How to complete this task:
All lines from the one with "Page size: 2001x1125." through the final line of the records below must be written out exactly, with no other text.

Stored records
+---+
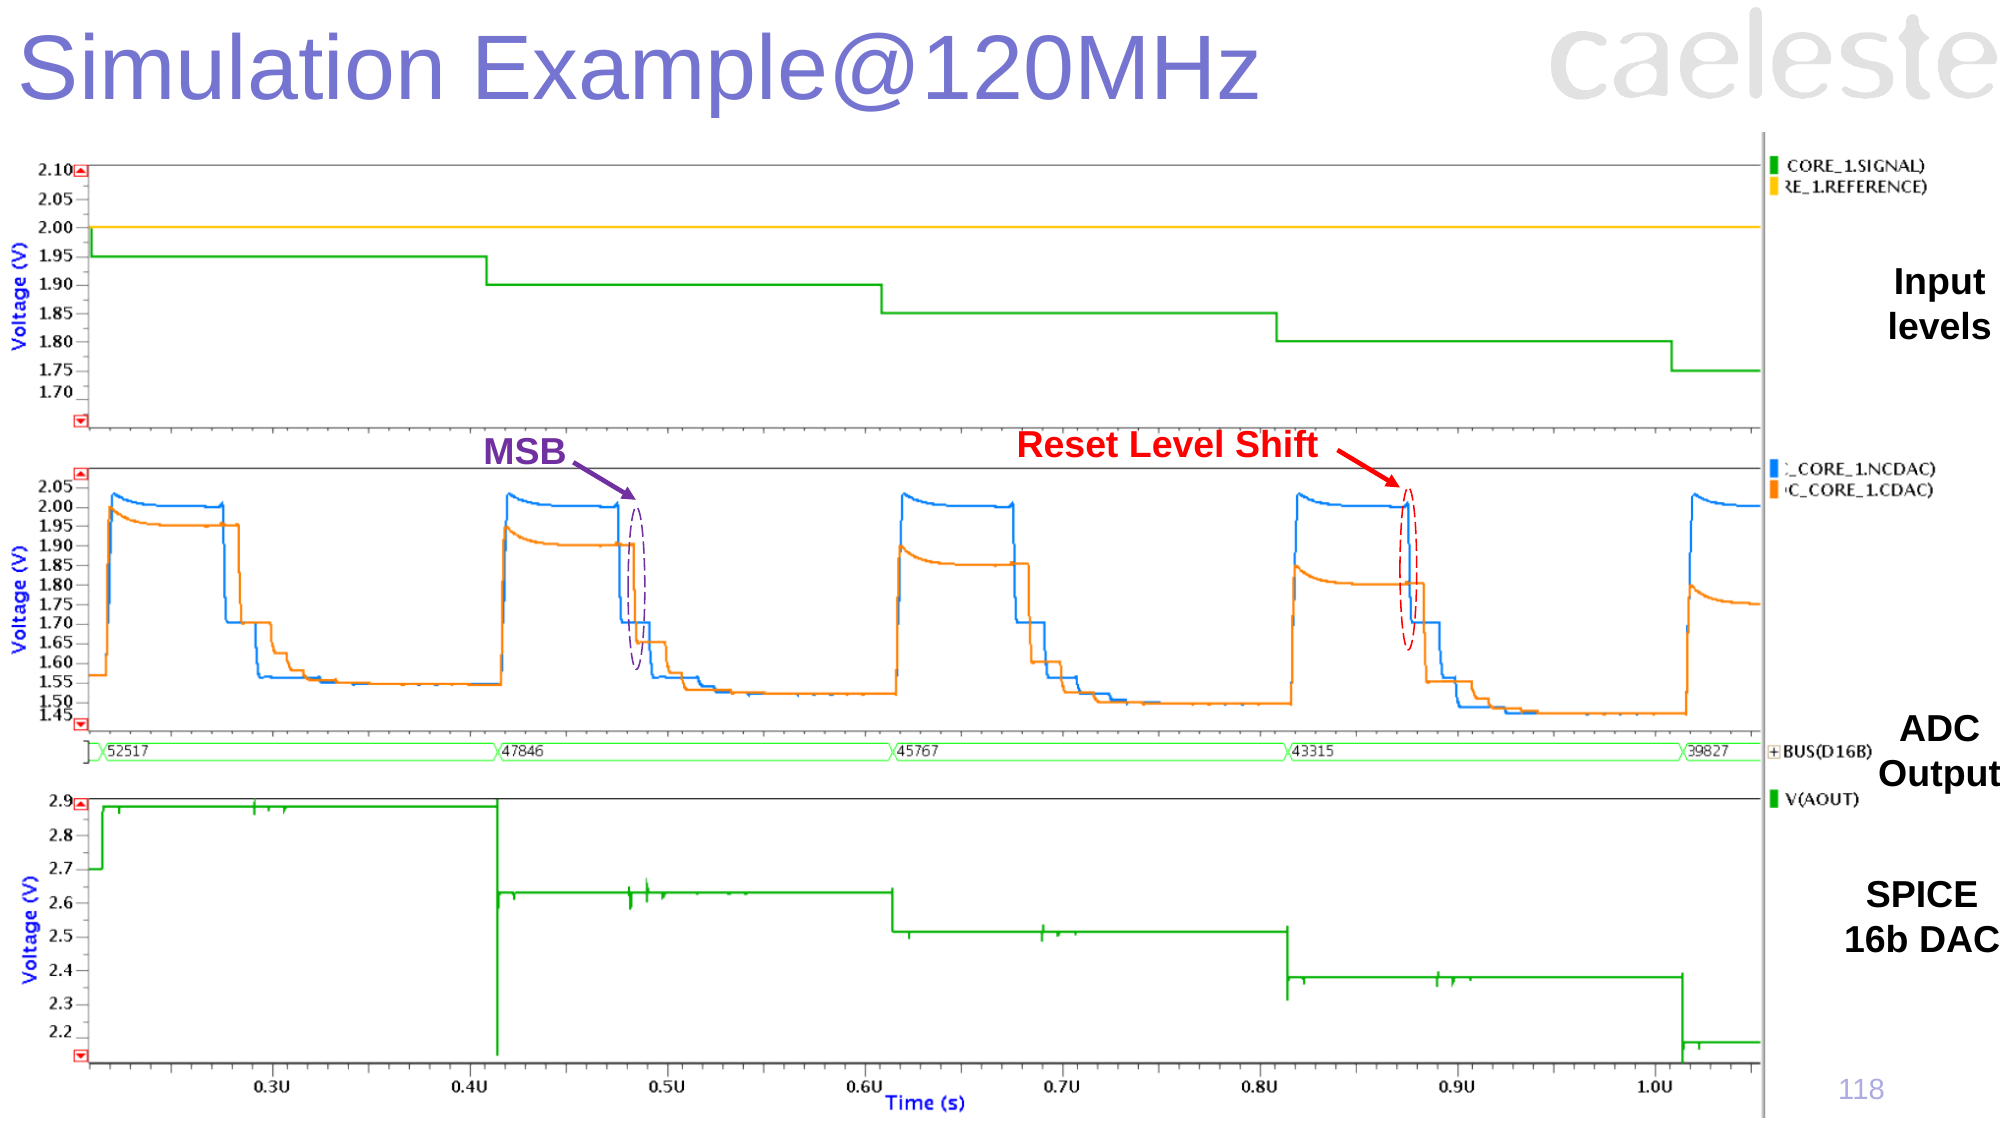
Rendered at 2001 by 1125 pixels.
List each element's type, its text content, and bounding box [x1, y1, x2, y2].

text_box SPICE 16b DAC [1941, 862, 2000, 968]
picture [0, 131, 1938, 1119]
title Simulation Example@120MHz [2, 0, 1803, 130]
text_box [573, 462, 636, 501]
text_box Input levels [1941, 249, 2000, 355]
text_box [1337, 449, 1401, 488]
text_box ADC Output [1941, 696, 2000, 802]
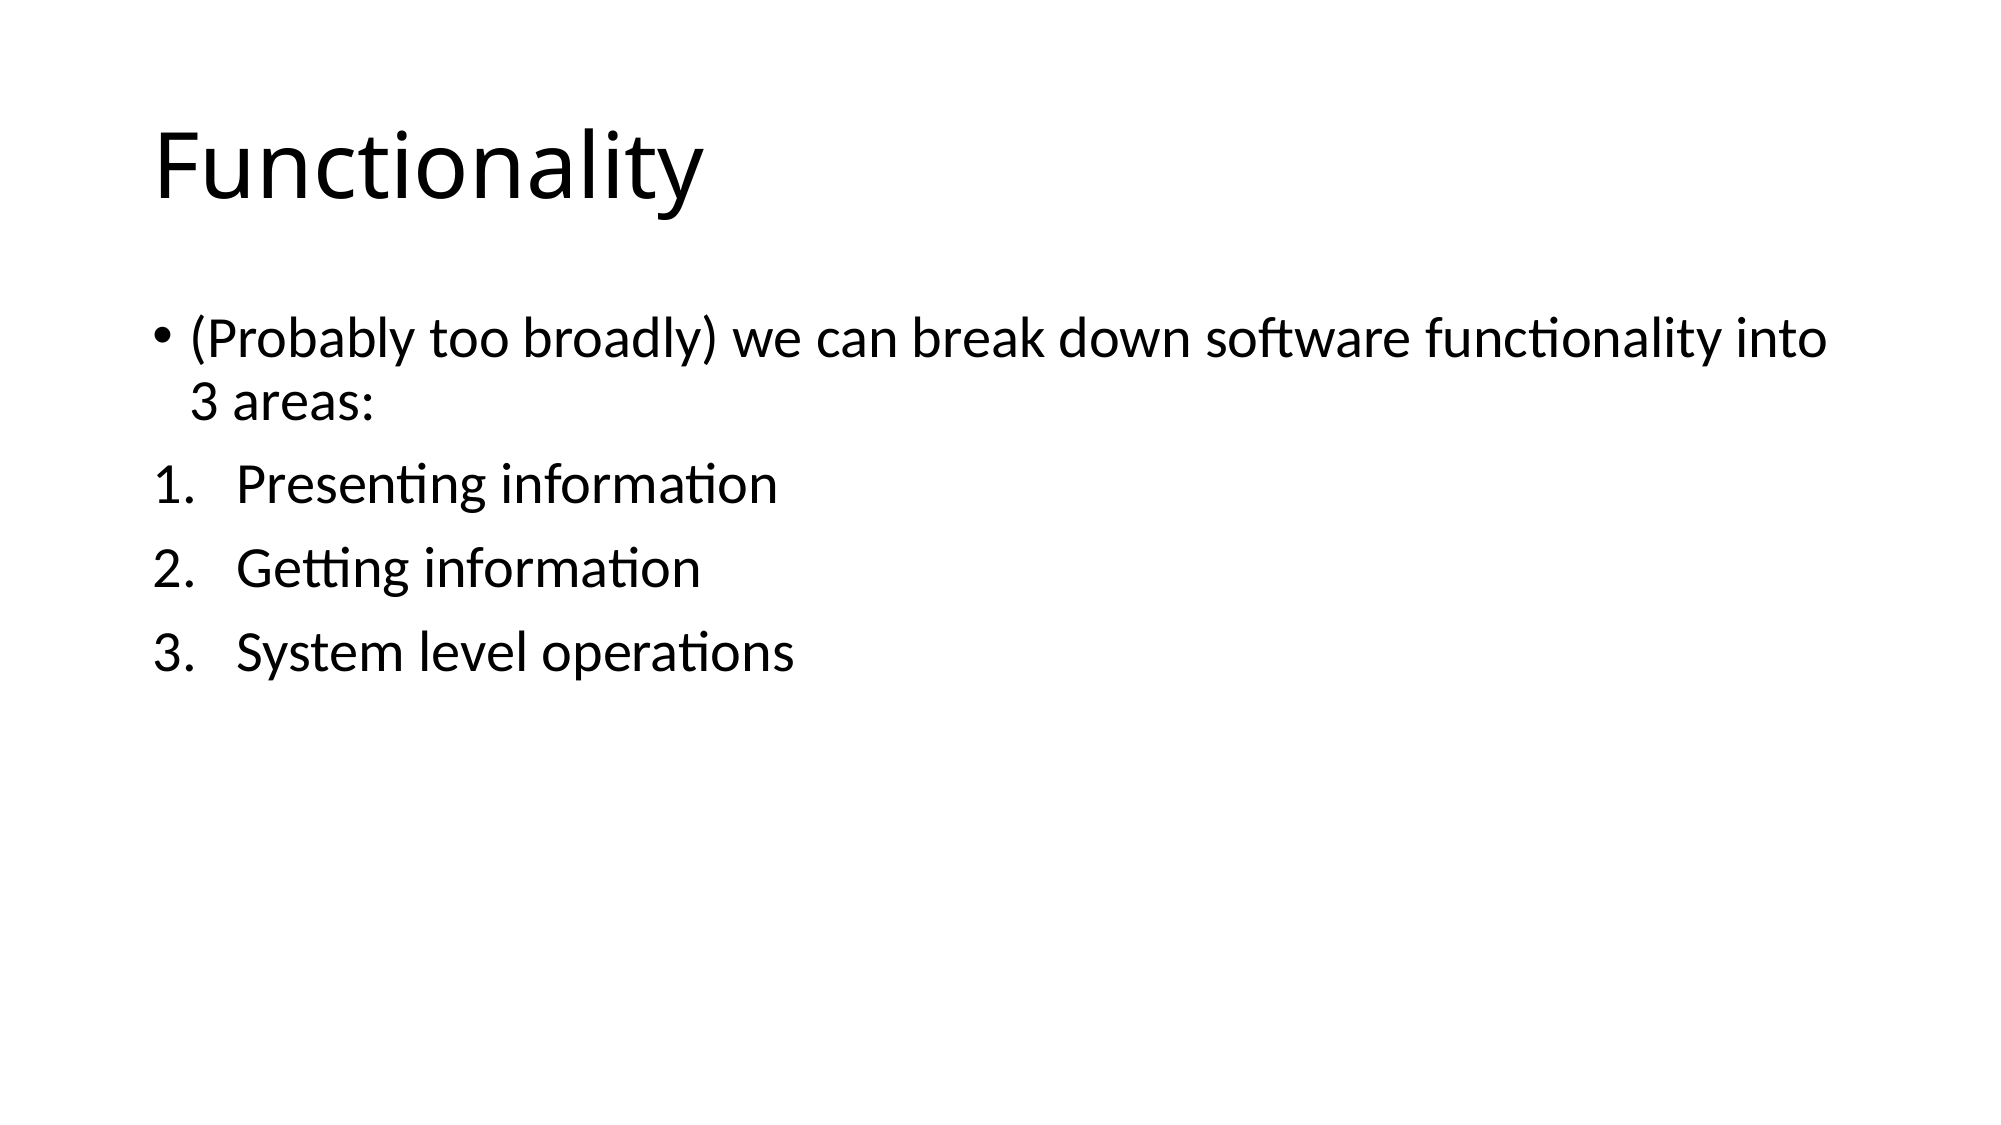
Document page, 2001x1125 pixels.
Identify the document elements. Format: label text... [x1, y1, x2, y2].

title Functionality [137, 59, 1863, 278]
list (Probably too broadly) we can break down software functionality into 3 areas: Presenting information Getting information System level operations [137, 299, 1863, 1014]
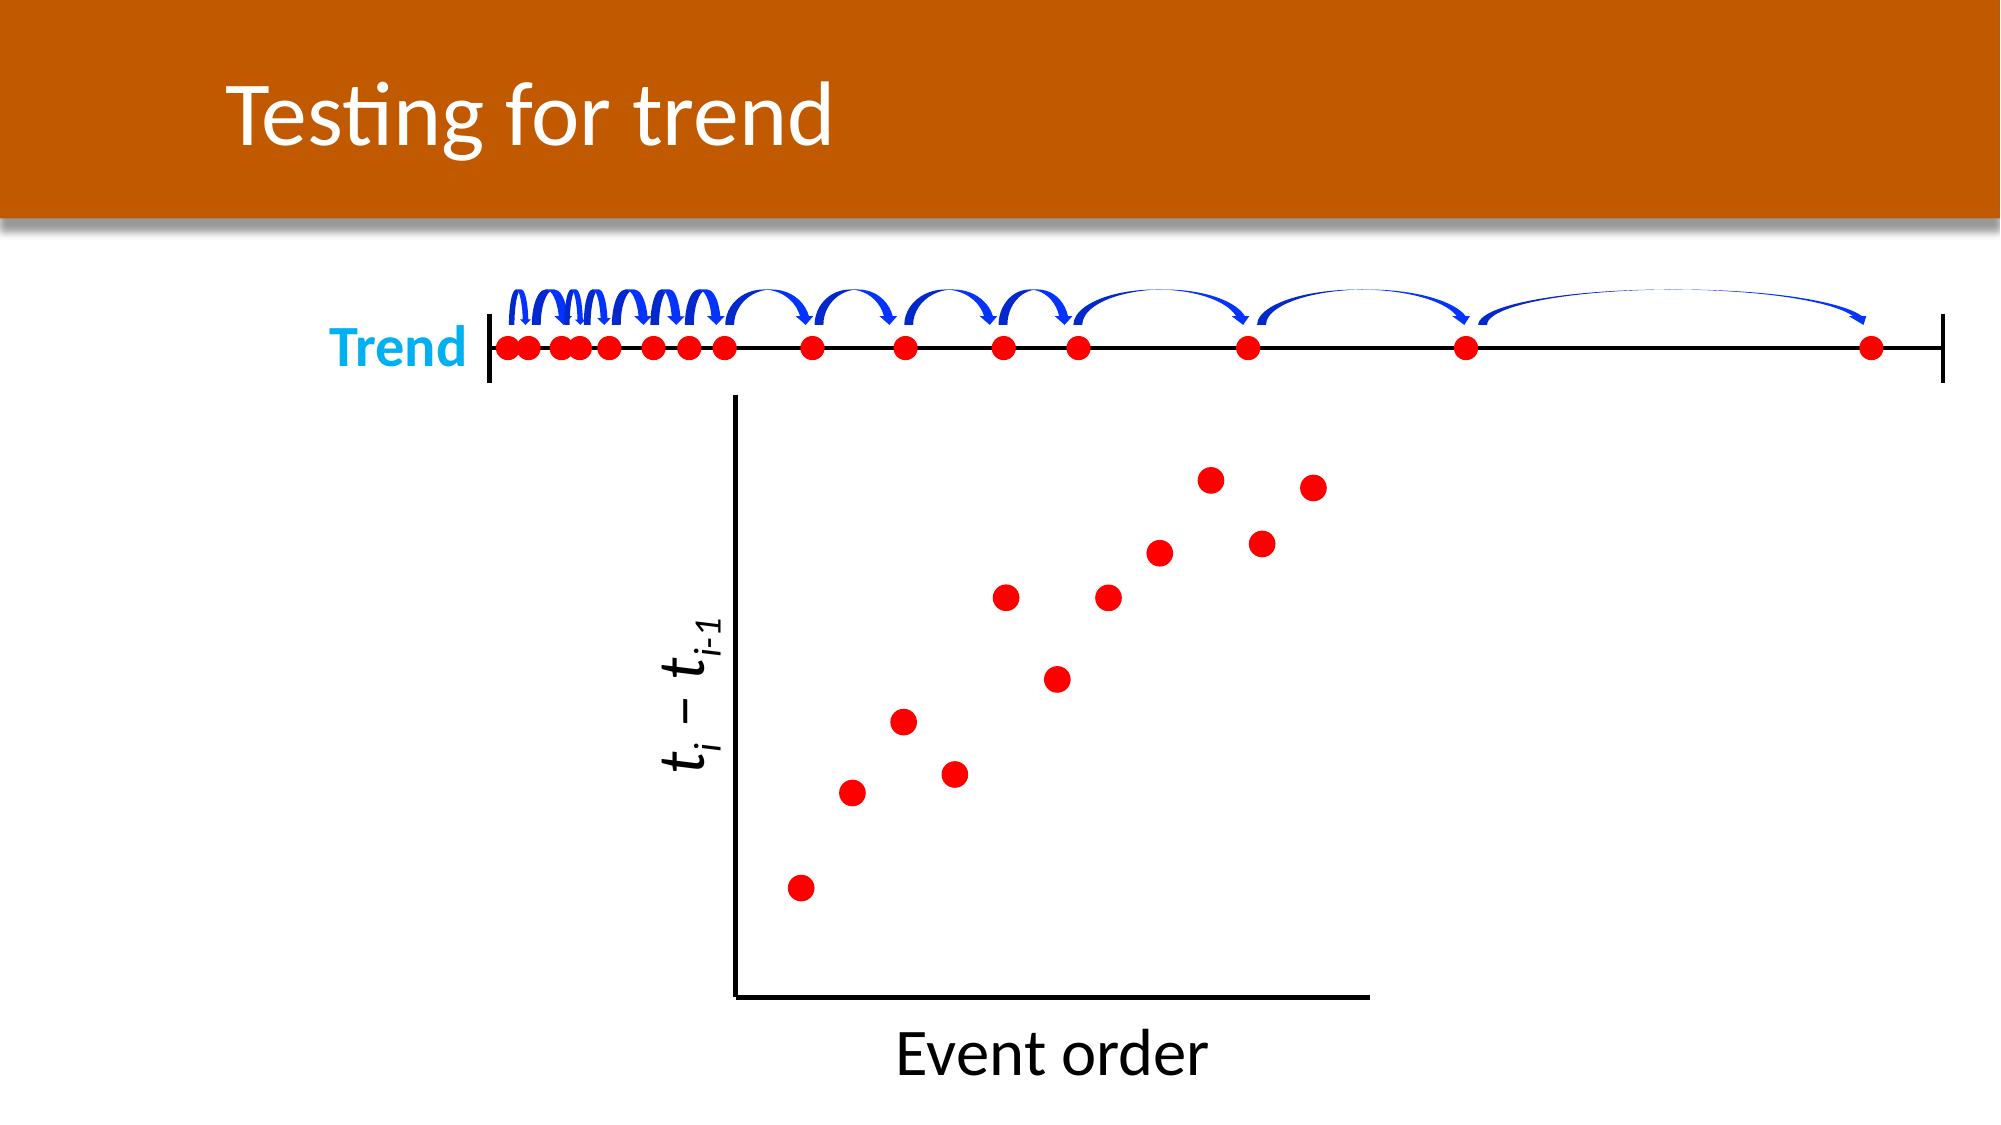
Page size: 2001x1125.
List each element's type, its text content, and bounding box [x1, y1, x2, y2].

text_box Event order [735, 1001, 1371, 1097]
text_box Trend [315, 301, 483, 386]
text_box Testing for trend [210, 17, 2000, 201]
text_box [0, 0, 2000, 219]
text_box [489, 289, 1944, 383]
text_box ti – ti-1 [629, 394, 735, 998]
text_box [735, 394, 1371, 998]
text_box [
+---+
Exercise response:
Page size: 2001x1125.
List each element's type, its text content, and bounding box [x1, y1, x2, y2].

text_box Event order [735, 1001, 1371, 1097]
text_box Trend [315, 301, 483, 386]
text_box Testing for trend [210, 17, 2000, 201]
text_box [0, 0, 2000, 219]
text_box [489, 289, 1944, 383]
text_box ti – ti-1 [629, 394, 735, 998]
text_box [735, 394, 1371, 998]
text_box [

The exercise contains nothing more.